Nothing outside the stretch is wanted. Repeat exactly the lines of the listing below from the one that contains "13: (393, 216, 1.48)" through the one that contains "24: (281, 245, 1.21)", both ends included.

BEGIN Supplied data

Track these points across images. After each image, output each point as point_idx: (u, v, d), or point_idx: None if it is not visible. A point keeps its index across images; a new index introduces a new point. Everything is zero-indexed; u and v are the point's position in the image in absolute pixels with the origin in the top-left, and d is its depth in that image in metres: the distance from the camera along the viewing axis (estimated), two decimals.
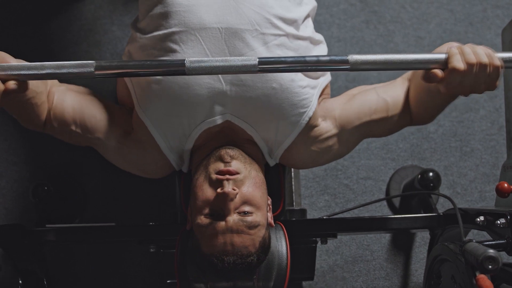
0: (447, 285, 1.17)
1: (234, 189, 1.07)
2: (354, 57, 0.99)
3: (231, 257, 1.05)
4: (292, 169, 1.67)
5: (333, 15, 1.99)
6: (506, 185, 1.13)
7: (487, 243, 1.10)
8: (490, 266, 0.94)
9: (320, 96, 1.24)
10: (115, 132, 1.21)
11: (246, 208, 1.08)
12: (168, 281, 1.40)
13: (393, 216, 1.48)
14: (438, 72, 1.00)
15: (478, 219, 1.21)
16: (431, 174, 1.74)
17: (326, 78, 1.27)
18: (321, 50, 1.29)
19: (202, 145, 1.21)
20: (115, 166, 1.28)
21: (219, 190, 1.07)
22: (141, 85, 1.17)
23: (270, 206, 1.21)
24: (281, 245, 1.21)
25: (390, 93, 1.23)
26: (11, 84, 0.97)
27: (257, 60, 0.98)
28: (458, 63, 0.98)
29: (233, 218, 1.06)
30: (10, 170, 1.82)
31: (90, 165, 1.82)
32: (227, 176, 1.09)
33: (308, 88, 1.18)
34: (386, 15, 2.00)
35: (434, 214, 1.45)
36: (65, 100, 1.20)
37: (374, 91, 1.25)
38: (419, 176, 1.75)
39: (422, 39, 1.98)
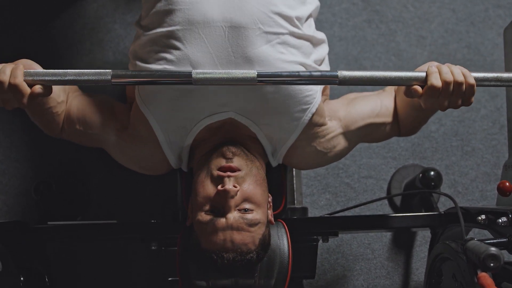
0: (448, 283, 1.17)
1: (235, 186, 1.07)
2: (343, 73, 1.07)
3: (230, 254, 1.05)
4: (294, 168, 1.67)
5: (335, 14, 1.99)
6: (507, 184, 1.14)
7: (489, 241, 1.10)
8: (492, 264, 0.94)
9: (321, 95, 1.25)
10: (112, 126, 1.24)
11: (247, 206, 1.09)
12: (169, 279, 1.40)
13: (394, 215, 1.48)
14: (418, 88, 1.08)
15: (480, 218, 1.21)
16: (432, 173, 1.74)
17: None
18: (322, 50, 1.29)
19: (202, 141, 1.21)
20: (117, 163, 1.29)
21: (220, 187, 1.07)
22: None
23: (271, 204, 1.21)
24: (282, 243, 1.21)
25: (388, 101, 1.29)
26: (37, 88, 1.05)
27: (256, 73, 1.07)
28: (436, 81, 1.06)
29: (233, 215, 1.06)
30: (13, 167, 1.83)
31: (92, 162, 1.83)
32: (228, 173, 1.09)
33: (311, 85, 1.19)
34: (388, 14, 2.00)
35: (435, 213, 1.46)
36: (73, 102, 1.26)
37: (376, 97, 1.30)
38: (421, 175, 1.75)
39: (424, 39, 1.99)
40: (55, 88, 1.16)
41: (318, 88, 1.21)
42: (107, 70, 1.07)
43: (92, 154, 1.21)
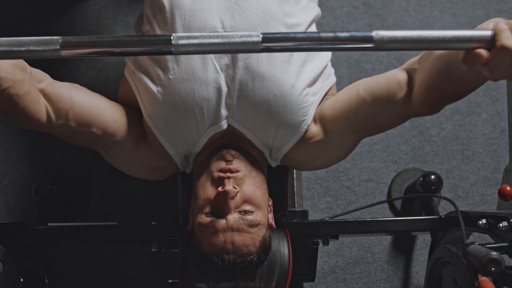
0: (449, 287, 1.17)
1: (235, 187, 1.08)
2: (380, 34, 0.82)
3: (231, 256, 1.05)
4: (294, 171, 1.67)
5: (337, 18, 1.99)
6: (508, 188, 1.14)
7: (490, 245, 1.10)
8: (493, 269, 0.94)
9: (324, 97, 1.23)
10: (135, 134, 1.19)
11: (247, 207, 1.09)
12: (169, 281, 1.40)
13: (394, 218, 1.48)
14: (483, 52, 0.82)
15: (481, 222, 1.21)
16: (433, 177, 1.74)
17: (330, 80, 1.26)
18: (325, 55, 1.28)
19: (205, 148, 1.22)
20: None
21: (220, 188, 1.08)
22: (147, 90, 1.15)
23: (271, 207, 1.21)
24: (283, 246, 1.21)
25: (372, 89, 1.12)
26: None
27: (261, 36, 0.82)
28: (508, 41, 0.81)
29: (233, 216, 1.07)
30: (13, 169, 1.83)
31: (93, 164, 1.83)
32: (228, 174, 1.10)
33: (308, 96, 1.17)
34: (390, 19, 2.00)
35: (435, 216, 1.45)
36: (84, 100, 1.11)
37: (355, 90, 1.15)
38: (421, 178, 1.75)
39: None
40: (1, 65, 0.93)
41: (316, 98, 1.20)
42: (54, 37, 0.80)
43: (93, 155, 1.19)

END Supplied data

Written response:
13: (393, 216, 1.48)
14: (438, 72, 1.00)
15: (478, 219, 1.21)
16: (431, 174, 1.74)
17: (326, 78, 1.27)
18: (321, 50, 1.29)
19: (202, 145, 1.21)
20: (115, 166, 1.28)
21: (219, 190, 1.07)
22: (141, 85, 1.17)
23: (270, 206, 1.21)
24: (281, 245, 1.21)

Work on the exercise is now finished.